Now, if we could only get the legal system to use such tools. And yes, legislators. True Wiki-systems for legislators are only in their infancy, and the Wikis as we know them are still not nearly powerful enough, as they haven't fully integrated the reputation-driven coding that we've all heard about. The brain and any kind of decent processing system only works by filtering out a huge amount of noise, but most Wiki systems are still bad at this. What happens when they start to get good? And portable as well?

Milton

*The WP article http://en.wikipedia.org/wiki/Criticism_of_Wikipedia mentions Wikipedia Review exactly once, in the list of related sites. However, you'll all be glad to know that Uncyclopedia and Encyclopedia Dramatica are mentioned in the text.
Jon Awbrey
Vote Early, Vote Often …

I think it's been done …

Jon tongue.gif
Eva Destruction
QUOTE(Milton Roe @ Mon 18th January 2010, 12:02am) *

The brain and any kind of decent processing system only works by filtering out a huge amount of noise, but most Wiki systems are still bad at this. What happens when they start to get good? And portable as well?

They develop their own consciousness, seize control of the world's nuclear arsenal and reduce the human race to slavery. Have you never seen a 1970s movie?
Milton Roe
QUOTE(Eva Destruction @ Sun 17th January 2010, 5:07pm) *

QUOTE(Milton Roe @ Mon 18th January 2010, 12:02am) *

The brain and any kind of decent processing system only works by filtering out a huge amount of noise, but most Wiki systems are still bad at this. What happens when they start to get good? And portable as well?

They develop their own consciousness, seize control of the world's nuclear arsenal and reduce the human race to slavery. Have you never seen a 1970s movie?

Sure. I saw a 1950's movie called Destination Moon, also. It got a lot of things wrong. However, we still got there. We got our Star Trek communicators, too, and they're pretty close. The danger of hackneyed SF is in thinking it will always stay SF.
SB_Johnny
I've actually been thinking about this over the past week since the earthquake in Haiti. A wiki would have been extremely helpful in those first few days had it been set up beforehand, since part of what went wrong in the initial response was the lack of coordination.

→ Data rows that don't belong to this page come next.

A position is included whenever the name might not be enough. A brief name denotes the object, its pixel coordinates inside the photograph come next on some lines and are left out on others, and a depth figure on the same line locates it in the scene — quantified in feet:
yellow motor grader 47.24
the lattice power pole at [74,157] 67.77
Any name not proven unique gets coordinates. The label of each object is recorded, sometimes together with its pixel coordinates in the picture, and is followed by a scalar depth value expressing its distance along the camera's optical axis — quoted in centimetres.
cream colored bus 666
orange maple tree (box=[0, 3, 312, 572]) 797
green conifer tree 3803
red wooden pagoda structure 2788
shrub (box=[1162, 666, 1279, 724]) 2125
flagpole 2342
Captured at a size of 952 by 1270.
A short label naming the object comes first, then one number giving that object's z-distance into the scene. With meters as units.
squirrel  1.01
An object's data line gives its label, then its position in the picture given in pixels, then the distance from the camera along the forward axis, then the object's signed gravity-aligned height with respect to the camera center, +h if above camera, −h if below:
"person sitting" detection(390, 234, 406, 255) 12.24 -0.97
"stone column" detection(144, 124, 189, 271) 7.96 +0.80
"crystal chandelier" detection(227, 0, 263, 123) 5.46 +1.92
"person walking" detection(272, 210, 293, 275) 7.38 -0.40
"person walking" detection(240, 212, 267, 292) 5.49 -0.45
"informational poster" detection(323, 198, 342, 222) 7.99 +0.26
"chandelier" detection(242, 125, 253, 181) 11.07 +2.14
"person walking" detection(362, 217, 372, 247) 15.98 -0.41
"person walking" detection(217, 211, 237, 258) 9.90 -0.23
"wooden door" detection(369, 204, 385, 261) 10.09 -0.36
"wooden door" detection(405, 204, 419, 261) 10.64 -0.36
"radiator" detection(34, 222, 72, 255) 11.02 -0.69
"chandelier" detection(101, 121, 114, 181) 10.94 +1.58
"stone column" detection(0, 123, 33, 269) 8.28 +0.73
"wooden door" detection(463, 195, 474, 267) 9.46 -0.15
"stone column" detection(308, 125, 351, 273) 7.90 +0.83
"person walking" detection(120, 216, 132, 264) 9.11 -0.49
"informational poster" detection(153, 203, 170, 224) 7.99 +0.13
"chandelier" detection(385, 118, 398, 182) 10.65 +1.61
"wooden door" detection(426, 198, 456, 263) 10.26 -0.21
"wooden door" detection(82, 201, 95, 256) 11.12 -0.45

Simple information like "who has a backhoe nearby" could be put together on a wiki (not sure if you'd need an actual extension or just some clever parser coding and DPL to categorize "nearby" from any particular location), and might have saved a few lives. A worldwide database listing collectors who have flying boats they're willing to lend for emergencies where the airport gets knocked out would have helped too.

Jon Awbrey
It would greatly simplify Wiley's maxim on the secret of true contentment, since then you'd have all your idiots in once place.

Thanks! and a Tip o' th' Hat to Joy —

Jon letsgetdrunk.gif
GlassBeadGame
QUOTE(SB_Johnny @ Mon 18th January 2010, 6:31am) *

I've actually been thinking about this over the past week since the earthquake in Haiti. A wiki would have been extremely helpful in those first few days had it been set up beforehand, since part of what went wrong in the initial response was the lack of coordination.

Simple information like "who has a backhoe nearby" could be put together on a wiki (not sure if you'd need an actual extension or just some clever parser coding and DPL to categorize "nearby" from any particular location), and might have saved a few lives. A worldwide database listing collectors who have flying boats they're willing to lend for emergencies where the airport gets knocked out would have helped too.


More likely, given its proven ability to operate as a revenge engine, a wiki will show it ability to facilitate genocide in a situation like Rwanda in 1994. It is the logical extension of the role "hate radio" played in that situation and can be implemented with much less resources and is more difficult to take down than a radio station.


BTW providing open information about the location of vital resources in a crisis situation in which basic security is not in place and those resources are in desperate shortage is a very bad idea.